Hours after Srutek’s speech, the board voted down Dunkle’s request to hire an outside consultant, paving the way for a referendum to be put on the ballot sooner rather than later.
“We’re running out of time, folks,” board member Bill Payne said. He added that a study would cost thousands of dollars and saw the proposal as a “stall tactic.”
Moss estimated a consultant would take a minimum of nine months to complete a study.
Dunkle disputed Payne’s characterization of stalling and said staff should not be insulted by his request for a “fresh set of eyes.”
The 5-6 vote speaks to the board’s deep divide on the best way to ask taxpayers for millions of dollars to build a new Bluffton school and update existing facilities.
The board’s majority — Payne, Earl Campbell, Geri Kinton, Mary Cordray, Evva Anderson and Cynthia Gregory-Smalls — seem to favor construction to alleviate the issue as soon as possible.
The board’s minority members — Dunkle, along with JoAnn Orischak, David Striebinger, Christina Gwozdz and recently elected John Dowling — did not say they were against building new schools, but argued that an outsider’s opinion could better the board’s chances of passing the referendum, considering voters rejected a request for roughly $300 million last year.
Orischak said her support for a future referendum hinged on the vote to hire an outsider.
Part of the reason minority board members seem reluctant to take the district’s information at face value is because the district asked for $19 million during last year’s failed referendum to expand Hilton Head Island’s middle and high schools, yet district projections show neither school consistently going above 100 percent capacity through 2021-22.
Moss now recommends a reconfiguration of one of the island’s schools that would eliminate the need to add onto Hilton Head Middle.
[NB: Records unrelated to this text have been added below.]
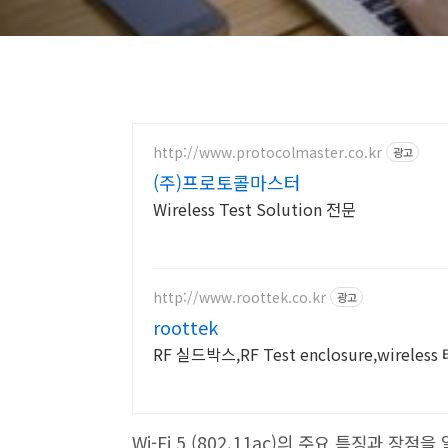
http://www.protocolmaster.co.kr
광고
(주)프로토콜마스터
Wireless Test Solution 전문
http://www.roottek.co.kr
광고
roottek
RF 실드박스,RF Test enclosure,wirel
Wi-Fi 5 (802.11ac)의 주요 특징과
He still includes an expansion to the island’s high school in his referendum proposal because he says the arts wing is inadequate.
“Maybe we are getting too into the weeds (on this), but for us as board members (and our) comfort levels we have to sign off on asking for millions of dollars from taxpayers and ensure we’re making a wise decision for the district,” Orischak said. “We’re supposed to be responsible stewards of taxpayers as well as caring for students.”